> Tasks:
1. Answer these questions from the piece on cystic fibrosis in Ireland:
(a) To what age can cystic fibrosis sufferers in Ireland expect to live?
(b) What do sufferers strive to keep their world free of?
(c) To what age can sufferers in Northern Ireland live?
2. Write the next few paragraphs of the piece on cystic fibrosis in Ireland, picking up after its final sentence.

> Text provided:
___

Is there anything more this Government has left to do that can shock us? Is there much they can introduce next Tuesday that will horrify us as much as the heartless decision this week to kill the little bit of hope that lay in the hearts of cystic fibrosis sufferers and their families? For such people, life is a constant struggle against death. Every shower of rain, every dark cloud, every sneeze, every shared waiting room is a potential killer.
CF is a terrible condition, borne bravely by many many people in this country. Our perilous position living on this mid-Atlantic rock we call a modern state ensures that its incidence is very high and its treatment very low.
In order for their life to be prolonged and the quality of it to be made bearable, CF sufferers strive to exist in a world free of infection, free of cold, and damp, of anything that can attack their weakened organs.
One would think that there is little we can do to combat such conditions, living where we are, but the reality is shocking.
CF sufferers in Ireland expect to live as long as 16 years of age. That is a shocking and saddening statistic, but when you add to it that CF sufferers in Northern Ireland can live to 26, and that Swedish and Canadian sufferers can live to their late thirties, then you realise that something is very very wrong in this country. And we can’t just blame the weather.

___

> Excerpted data:
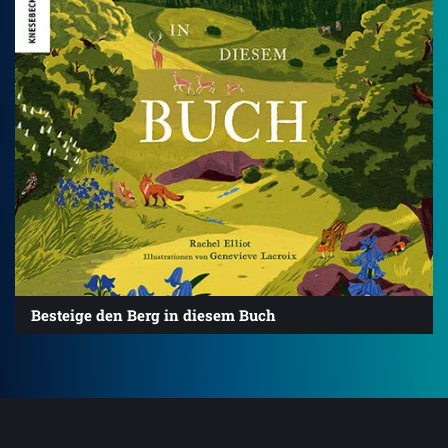
Besteige den Berg in diesem Buch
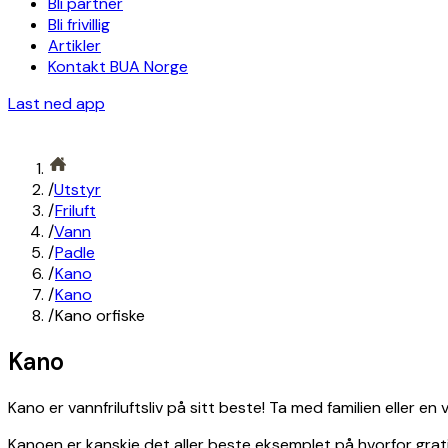
Bli partner
Bli frivillig
Artikler
Kontakt BUA Norge
Last ned app
/
Utstyr
/
Friluft
/
Vann
/
Padle
/
Kano
/
Kano
/
Kano orfiske
Kano
Kano er vannfriluftsliv på sitt beste! Ta med familien eller e
Kanoen er kanskje det aller beste eksemplet på hvorfor grati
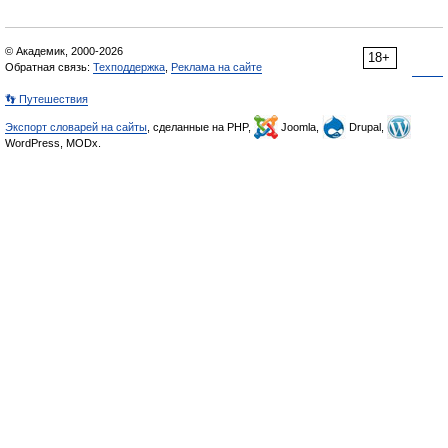
© Академик, 2000-2026
18+
Обратная связь:
Техподдержка
,
Реклама на сайте
👣 Путешествия
Экспорт словарей на сайты
, сделанные на PHP,
Joomla,
Drupal,
WordPress, MODx.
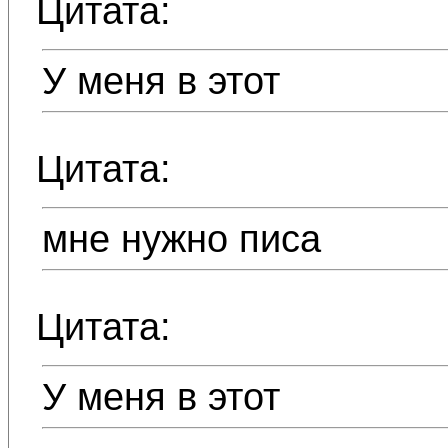
Цитата:
У меня в этот
Цитата:
мне нужно писа
Цитата:
У меня в этот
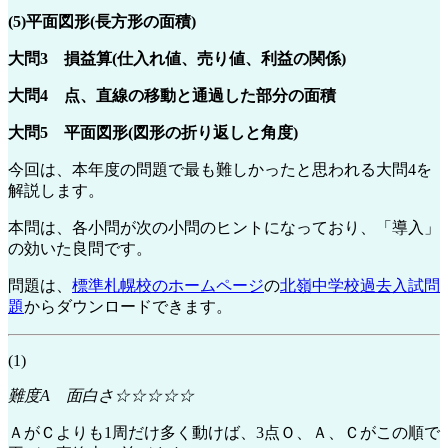
(5)平面図形(長方形の面積)
大問3 損益算(仕入れ値、売り値、利益の関係)
大問4 点、直線の移動と通過した部分の面積
大問5 平面図形(図形の折り返しと角度)
今回は、本年度の問題で最も難しかったと思われる大問4を
解説します。
本問は、各小問が次の小問のヒントになっており、「導入」
の効いた良問です。
問題は、
標準札幌校のホームページ
の
北嶺中学校過去入試問
題
からダウンロードできます。
(1)
難度A 面白さ☆☆☆☆☆
ＡがＣよりも1周だけ多く動けば、3点Ｏ、Ａ、Ｃがこの順で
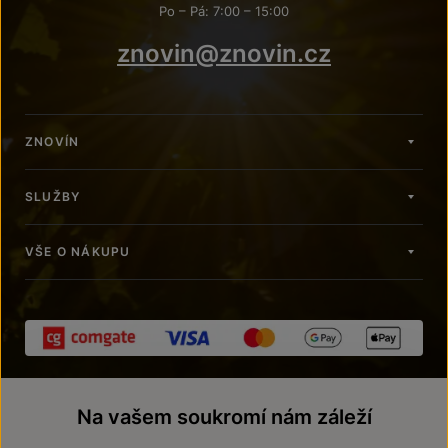
Po – Pá: 7:00 – 15:00
znovin@znovin.cz
ZNOVÍN
SLUŽBY
VŠE O NÁKUPU
Na vašem soukromí nám záleží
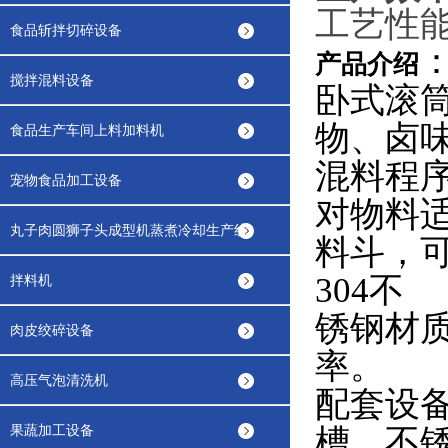
工艺性
食品斩拌切碎设备
产品介绍
搅拌混料设备
卧式滚
物、卤
食品生产车间上料加料机
混料程
宠物食品加工设备
对物料
丸子肉圆狮子头成型机蒸煮冷却生产线
料斗，
304不
拌料机
锈钢材
肉皮绞碎设备
率。
高压气泡清洗机
配套设
果蔬加工设备
槽，不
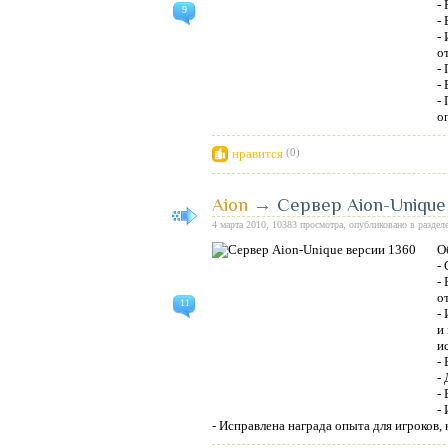
-
9
-
-
о
-
-
-
о
нравится
(0)
Aion
→
Сервер Aion-Unique
4 марта 2010, 10383 просмотра, опубликовано в раздел
О
-
-
о
11
-
и
и
-
-
-
-
- Исправлена награда опыта для игроков,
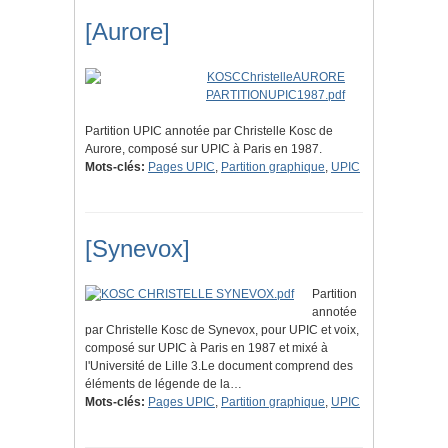
[Aurore]
Partition UPIC annotée par Christelle Kosc de
Aurore, composé sur UPIC à Paris en 1987.
Mots-clés:
Pages UPIC
,
Partition graphique
,
UPIC
[Synevox]
Partition
annotée
par Christelle Kosc de Synevox, pour UPIC et voix,
composé sur UPIC à Paris en 1987 et mixé à
l'Université de Lille 3.Le document comprend des
éléments de légende de la…
Mots-clés:
Pages UPIC
,
Partition graphique
,
UPIC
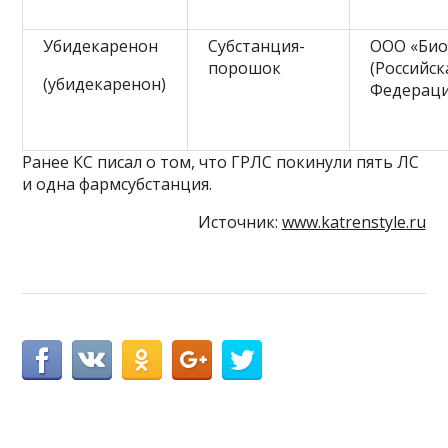
Убидекаренон
Субстанция-
ООО «Био
порошок
(Российск
(убидекаренон)
Федераци
Ранее КС писал о том, что ГРЛС покинули пять ЛС
и одна фармсубстанция.
Источник:
www.katrenstyle.ru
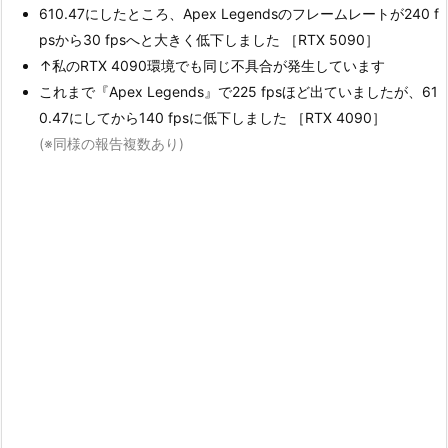
610.47にしたところ、Apex Legendsのフレームレートが240 f
psから30 fpsへと大きく低下しました ［RTX 5090］
↑私のRTX 4090環境でも同じ不具合が発生しています
これまで『Apex Legends』で225 fpsほど出ていましたが、61
0.47にしてから140 fpsに低下しました ［RTX 4090］
(※同様の報告複数あり)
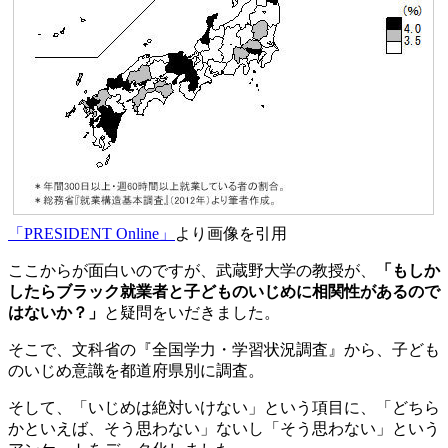
「PRESIDENT Online」
より画像を引用
ここからが面白いのですが、武蔵野大学の教授が、
「もしか
したらブラック就業者と子どものいじめに相関性があるので
はないか？」
と疑問をいだきました。
そこで、文科省の『全国学力・学習状況調査』から、子ども
のいじめ意識を都道府県別に調査。
そして、「いじめは絶対いけない」という項目に、「どちら
かといえば、そう思わない」ないし「そう思わない」という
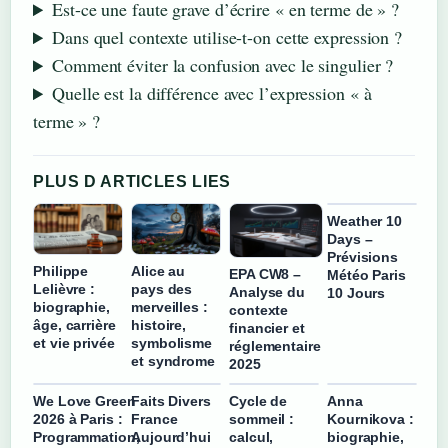
Est-ce une faute grave d’écrire « en terme de » ?
Dans quel contexte utilise-t-on cette expression ?
Comment éviter la confusion avec le singulier ?
Quelle est la différence avec l’expression « à
terme » ?
PLUS D ARTICLES LIES
Weather 10
Days –
Prévisions
Philippe
Alice au
EPA CW8 –
Météo Paris
Lelièvre :
pays des
Analyse du
10 Jours
biographie,
merveilles :
contexte
âge, carrière
histoire,
financier et
et vie privée
symbolisme
réglementaire
et syndrome
2025
We Love Green
Faits Divers
Cycle de
Anna
2026 à Paris :
France
sommeil :
Kournikova :
Programmation,
Aujourd’hui
calcul,
biographie,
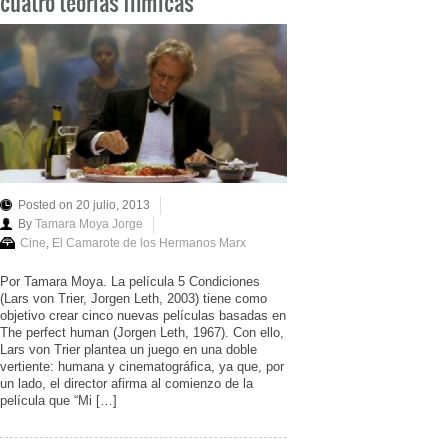
cuatro teorías fílmicas
Posted on 20 julio, 2013
By
Tamara Moya Jorge
Cine
,
El Camarote de los Hermanos Marx
Por Tamara Moya. La película 5 Condiciones
(Lars von Trier, Jorgen Leth, 2003) tiene como
objetivo crear cinco nuevas películas basadas en
The perfect human (Jorgen Leth, 1967). Con ello,
Lars von Trier plantea un juego en una doble
vertiente: humana y cinematográfica, ya que, por
un lado, el director afirma al comienzo de la
película que “Mi […]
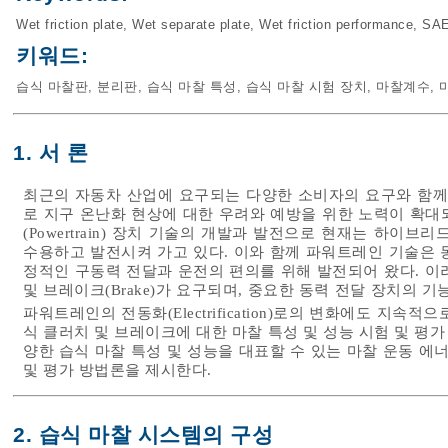
Wet friction plate
,
Wet separate plate
,
Wet friction performance
,
SAE
키워드:
습식 마찰판
,
분리판
,
습식 마찰 특성
,
습식 마찰 시험 장치
,
마찰계수
,
1. 서 론
최근의 자동차 산업에 요구되는 다양한 소비자의 요구와 함께
로 지구 온난화 현상에 대한 우려와 예방을 위한 노력이 확대
(Powertrain) 장치 기술의 개발과 발전으로 현재는 하이브리
수용하고 발전시켜 가고 있다. 이와 함께 파워트레인 기술은 
정적인 구동력 전달과 운전의 편의를 위해 발전되어 왔다. 이러한 
및 브레이크(Brake)가 요구되며, 중요한 동력 전달 장치의 
파워트레인의 전동화(Electrification)로의 변화에도 지속
식 클러치 및 브레이크에 대한 마찰 특성 및 성능 시험 및 평가
양한 습식 마찰 특성 및 성능을 대표할 수 있는 마찰 운동 에너지(Kine
및 평가 방법론을 제시한다.
2. 습식 마찰 시스템의 구성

___

> Replies:
1.
(a) 16 years of age
(b) Infection, cold, damp, and anything that can attack their weakened organs
(c) 26

2.
As I write this, there are CF sufferers in hospital rooms across the country, living a life of constant fear that their system will be attacked by infection. I know of several who sit in hospital rooms ironically for their well-being in an area where infection lurks around every corner. Those who care for them do so brilliantly, but they are not backed by the resources that would make them offer the treatment that can give all of their patients another 20 years of life.
What is needed is what is available in other countries — specialist infection-free units kept well away from the mainstream patients. What is needed is a realisation by Government that CF sufferers need special conditions if they are to live longer. That specialist reduced taxi fares would allow them to use public transport without being in an infection crowded buses.
The confirmation this week that the proposed new accommodation unit for CF patients at St Vincent’s Hospital in Dublin has been long-fingered is devastating and confirmation that the Government and the HSE does not care about them. The dilly-dallying about this project has been disgraceful. Even offers from the private sector to build it have been met with resistance.
See the letter from an angry parent in our letters page on page 88 and feel for yourselves the despair that this decision has driven into hundreds of families up and down this country. This confirms that the future for their loved ones is even bleaker than they could have imagined.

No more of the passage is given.